• **Task statement**
Once the pictures have been set aside, copy every remaining entry exactly.
<<<<
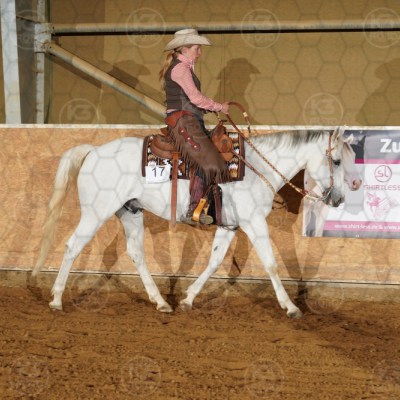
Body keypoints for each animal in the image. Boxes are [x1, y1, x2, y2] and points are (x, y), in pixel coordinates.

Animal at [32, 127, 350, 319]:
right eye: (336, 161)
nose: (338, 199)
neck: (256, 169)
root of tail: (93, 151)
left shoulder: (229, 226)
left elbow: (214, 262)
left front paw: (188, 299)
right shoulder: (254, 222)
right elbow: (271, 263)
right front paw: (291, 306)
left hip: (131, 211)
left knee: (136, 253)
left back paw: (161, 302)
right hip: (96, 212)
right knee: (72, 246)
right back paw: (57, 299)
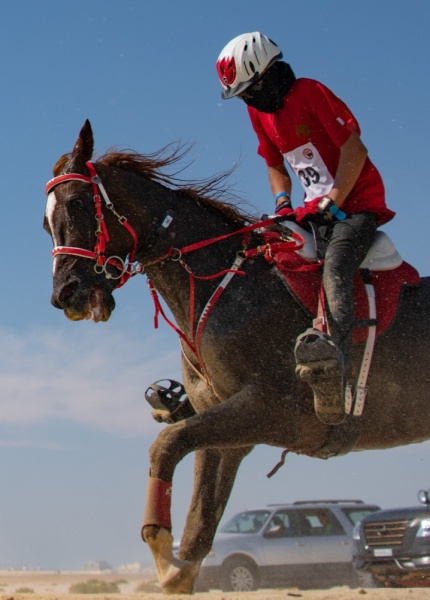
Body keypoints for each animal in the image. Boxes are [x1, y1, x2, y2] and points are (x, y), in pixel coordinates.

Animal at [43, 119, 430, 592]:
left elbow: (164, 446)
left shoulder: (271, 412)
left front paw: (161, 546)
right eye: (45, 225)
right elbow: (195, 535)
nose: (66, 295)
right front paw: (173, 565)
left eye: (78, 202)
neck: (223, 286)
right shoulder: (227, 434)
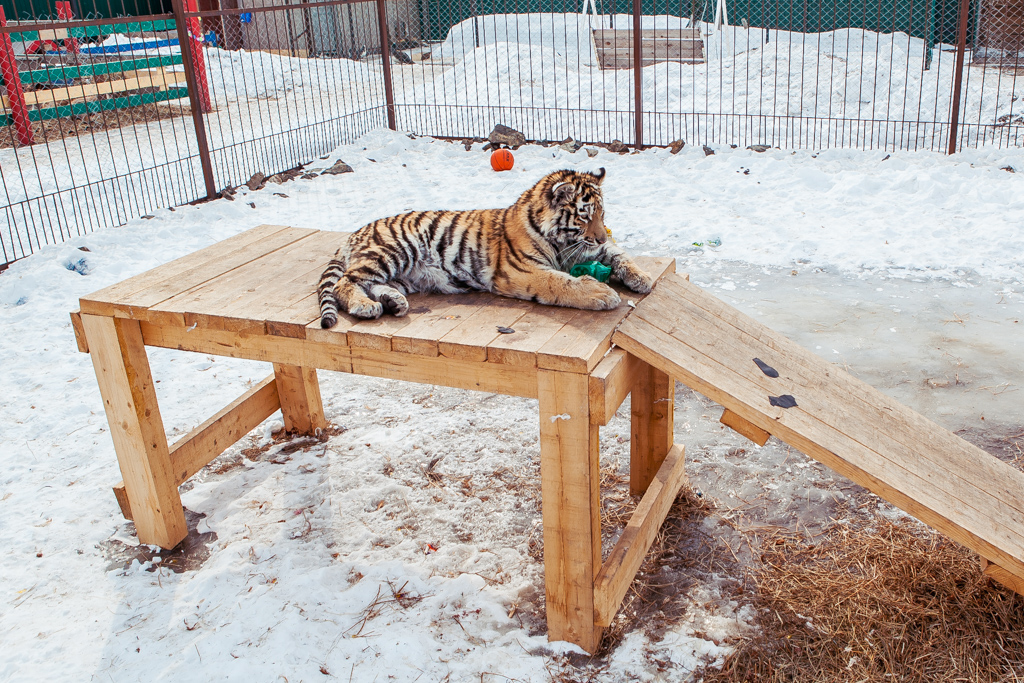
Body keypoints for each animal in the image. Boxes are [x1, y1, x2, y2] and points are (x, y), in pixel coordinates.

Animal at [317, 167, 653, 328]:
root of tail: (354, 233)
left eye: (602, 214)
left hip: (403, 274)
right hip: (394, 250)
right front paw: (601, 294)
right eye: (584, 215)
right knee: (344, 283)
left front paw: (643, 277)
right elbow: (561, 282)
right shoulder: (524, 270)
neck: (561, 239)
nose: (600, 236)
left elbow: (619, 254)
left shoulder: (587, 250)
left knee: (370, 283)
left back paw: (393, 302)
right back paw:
>>>>
• **Exercise solution**
Body keypoints for each animal in the image. Boxes are [x1, y1, x2, y2] and points are (x, y), in pixel coordinates.

Animal at [32, 127, 350, 319]:
right eye: (336, 161)
nose: (338, 199)
neck: (256, 169)
root of tail: (93, 151)
left shoulder: (229, 226)
left elbow: (214, 262)
left front paw: (188, 299)
right shoulder: (254, 222)
right elbow: (271, 263)
right front paw: (291, 306)
left hip: (131, 211)
left knee: (136, 253)
left back paw: (161, 302)
right hip: (96, 212)
right knee: (72, 246)
right back paw: (57, 299)
Body keypoints for each animal in the image. Boxes are [x1, y1, x2, y2] and points are (x, y), in pixel coordinates.

Animal at [43, 119, 430, 592]:
left elbow: (164, 446)
left shoulder: (271, 412)
left front paw: (161, 546)
right eye: (45, 225)
right elbow: (195, 535)
nose: (66, 295)
right front paw: (173, 565)
left eye: (78, 202)
neck: (223, 286)
right shoulder: (227, 434)
Body keypoints for each animal in the image. Boxes are [x1, y1, x2, y2] and points are (x, y), in pixel coordinates.

Animal at [317, 167, 653, 328]:
root of tail: (354, 233)
left eye: (602, 214)
left hip: (403, 274)
right hip: (394, 250)
right front paw: (601, 294)
right eye: (584, 215)
right knee: (344, 283)
left front paw: (643, 277)
right elbow: (561, 282)
right shoulder: (524, 270)
neck: (561, 239)
nose: (600, 236)
left elbow: (619, 254)
left shoulder: (587, 250)
left knee: (370, 283)
left back paw: (393, 302)
right back paw:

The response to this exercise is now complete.